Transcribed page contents
*** Block opens ***

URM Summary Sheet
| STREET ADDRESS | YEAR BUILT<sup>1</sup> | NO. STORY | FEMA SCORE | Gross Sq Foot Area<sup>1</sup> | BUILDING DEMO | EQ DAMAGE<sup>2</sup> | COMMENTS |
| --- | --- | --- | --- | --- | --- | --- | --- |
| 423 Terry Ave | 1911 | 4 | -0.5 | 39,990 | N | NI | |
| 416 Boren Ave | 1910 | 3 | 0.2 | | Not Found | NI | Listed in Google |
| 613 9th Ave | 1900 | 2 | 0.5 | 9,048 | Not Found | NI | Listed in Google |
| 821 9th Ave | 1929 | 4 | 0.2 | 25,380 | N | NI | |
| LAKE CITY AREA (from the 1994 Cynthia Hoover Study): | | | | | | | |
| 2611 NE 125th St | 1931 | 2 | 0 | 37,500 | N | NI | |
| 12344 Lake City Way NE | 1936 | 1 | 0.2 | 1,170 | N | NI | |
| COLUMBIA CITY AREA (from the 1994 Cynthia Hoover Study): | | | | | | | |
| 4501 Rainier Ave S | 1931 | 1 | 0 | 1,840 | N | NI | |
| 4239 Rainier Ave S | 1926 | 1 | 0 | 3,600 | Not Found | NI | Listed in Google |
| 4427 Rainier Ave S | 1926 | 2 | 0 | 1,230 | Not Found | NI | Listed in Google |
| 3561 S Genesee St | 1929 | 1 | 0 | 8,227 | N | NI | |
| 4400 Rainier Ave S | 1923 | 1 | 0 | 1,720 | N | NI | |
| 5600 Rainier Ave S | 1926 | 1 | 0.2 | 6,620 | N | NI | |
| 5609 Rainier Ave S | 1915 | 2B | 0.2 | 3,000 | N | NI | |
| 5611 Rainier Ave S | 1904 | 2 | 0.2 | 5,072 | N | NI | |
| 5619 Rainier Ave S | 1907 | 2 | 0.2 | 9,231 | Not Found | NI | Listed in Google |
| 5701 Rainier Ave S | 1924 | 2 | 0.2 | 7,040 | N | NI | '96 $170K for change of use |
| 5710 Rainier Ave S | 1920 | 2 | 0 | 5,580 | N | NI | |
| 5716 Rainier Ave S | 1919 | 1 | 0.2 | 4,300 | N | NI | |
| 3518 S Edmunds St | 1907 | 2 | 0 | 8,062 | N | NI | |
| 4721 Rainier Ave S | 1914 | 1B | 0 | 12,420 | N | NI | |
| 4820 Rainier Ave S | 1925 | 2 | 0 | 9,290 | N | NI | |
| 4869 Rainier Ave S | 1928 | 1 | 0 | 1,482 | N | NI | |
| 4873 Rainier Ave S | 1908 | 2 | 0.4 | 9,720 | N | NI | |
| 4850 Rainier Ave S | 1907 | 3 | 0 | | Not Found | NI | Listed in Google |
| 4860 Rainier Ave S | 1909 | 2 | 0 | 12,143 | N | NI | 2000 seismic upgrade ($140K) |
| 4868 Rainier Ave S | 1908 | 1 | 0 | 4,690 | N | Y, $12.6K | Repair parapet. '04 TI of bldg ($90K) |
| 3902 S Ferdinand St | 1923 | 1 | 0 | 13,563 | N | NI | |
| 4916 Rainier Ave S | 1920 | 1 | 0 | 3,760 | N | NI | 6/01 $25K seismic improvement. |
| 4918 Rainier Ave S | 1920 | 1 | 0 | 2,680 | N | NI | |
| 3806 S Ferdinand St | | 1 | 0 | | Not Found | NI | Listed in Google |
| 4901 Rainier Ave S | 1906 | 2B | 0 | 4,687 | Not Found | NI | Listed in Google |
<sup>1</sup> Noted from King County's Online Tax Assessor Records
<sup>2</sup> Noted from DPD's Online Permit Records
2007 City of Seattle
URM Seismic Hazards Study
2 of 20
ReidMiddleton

*** Block closes ***

**WHAT YOU ARE ASKED TO DO:** Whenever a line in the data holds "Listed", copy that line.

**EXPECTED ANSWER:**
| 416 Boren Ave | 1910 | 3 | 0.2 | | Not Found | NI | Listed in Google |
| 613 9th Ave | 1900 | 2 | 0.5 | 9,048 | Not Found | NI | Listed in Google |
| 4239 Rainier Ave S | 1926 | 1 | 0 | 3,600 | Not Found | NI | Listed in Google |
| 4427 Rainier Ave S | 1926 | 2 | 0 | 1,230 | Not Found | NI | Listed in Google |
| 5619 Rainier Ave S | 1907 | 2 | 0.2 | 9,231 | Not Found | NI | Listed in Google |
| 4850 Rainier Ave S | 1907 | 3 | 0 | | Not Found | NI | Listed in Google |
| 3806 S Ferdinand St | | 1 | 0 | | Not Found | NI | Listed in Google |
| 4901 Rainier Ave S | 1906 | 2B | 0 | 4,687 | Not Found | NI | Listed in Google |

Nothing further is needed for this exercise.